Фотография № 39 артели инвалидов помещалась на базаре в дощатом здании, напоминавшем ларек для продажи газированной воды. На дверях трепыхался листок: «Требуется опытный фотограф-инвалид».

Мы внимательно прочитали объявление, вытерли ноги о проволочный коврик и вошли. За столом сидела молоденькая курносая девушка и что-то писала. «Клиенты в нетрезвом состоянии не обслуживаются» — висело объявление у нее над головой.

— Хромай, — прошептал Кобзиков.

Я захромал и споткнулся о стул. Девушка подняла на нас глаза.

— Визитка? Портрет? — спросила она.

— Заведующего, — галантно улыбнулся Вацлав Девушка скрылась за черным занавесом.

— Счастливчик, — шепнул ветврач. — Не девушка, а розовая мечта!

— Тощая слишком, — изрек Умойся.

— Кормить будешь — поправится. Заведующий вышел — с черной повязкой на глазу, небольшого роста, поджарый.

— В чем дело, молодежь? — осведомился он, вытирая руки ватой.

— Вот этот парень хочет устроиться к вам, — сказал Вацлав.

— Инвалид?

— Хромой от рождения.

— Где раньше работал?

Кобзиков обиделся.

— Разве настоящий фотограф где-нибудь работает? Настоящий любитель экспериментирует у себя дома. Мой друг занимается фотографией с детства. В 1957 году его снимок «Воробей на заборе» даже был отмечен премией.
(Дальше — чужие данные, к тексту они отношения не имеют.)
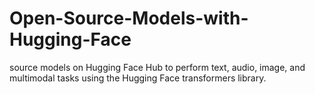 # Open-Source-Models-with-Hugging-Face
source models on Hugging Face Hub to perform text, audio, image, and multimodal tasks using the Hugging Face transformers library.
Не видели в «Советском фото»?

— Нет, — сказал заведующий. — Давайте трудовую книжку.

Я замялся.

— Понимаете… — начал Вацлав.

— …настоящий любитель не имеет трудовой книжки, — докончил мужчина с повязкой. — Ладно, пусть ваш друг пройдет сюда.

Я последовал за странным заведующим. В комнате, куда он привел меня, горел красный свет. Я ровным счетом ничего не различал. Потом мои глаза привыкли, и я увидел, что мой будущий начальник стоит совсем рядом. Его горбоносое лицо с повязкой хищно приглядывалось ко мне. Я уже начал жалеть, что послушался Вацлава. Еще этот тип возьмет да вызовет милицию.

Мы продолжали молча разглядывать друг друга при красном свете.

— Для чего служит в фотоаппарате затвор? — неожиданно спросил заведующий.

— Для затворения.

— Так…

Мужчина резко присел и быстрым движением согнул мне ногу. Мои уши стали горячими. Мне захотелось скорее уйти из этой мрачной комнаты.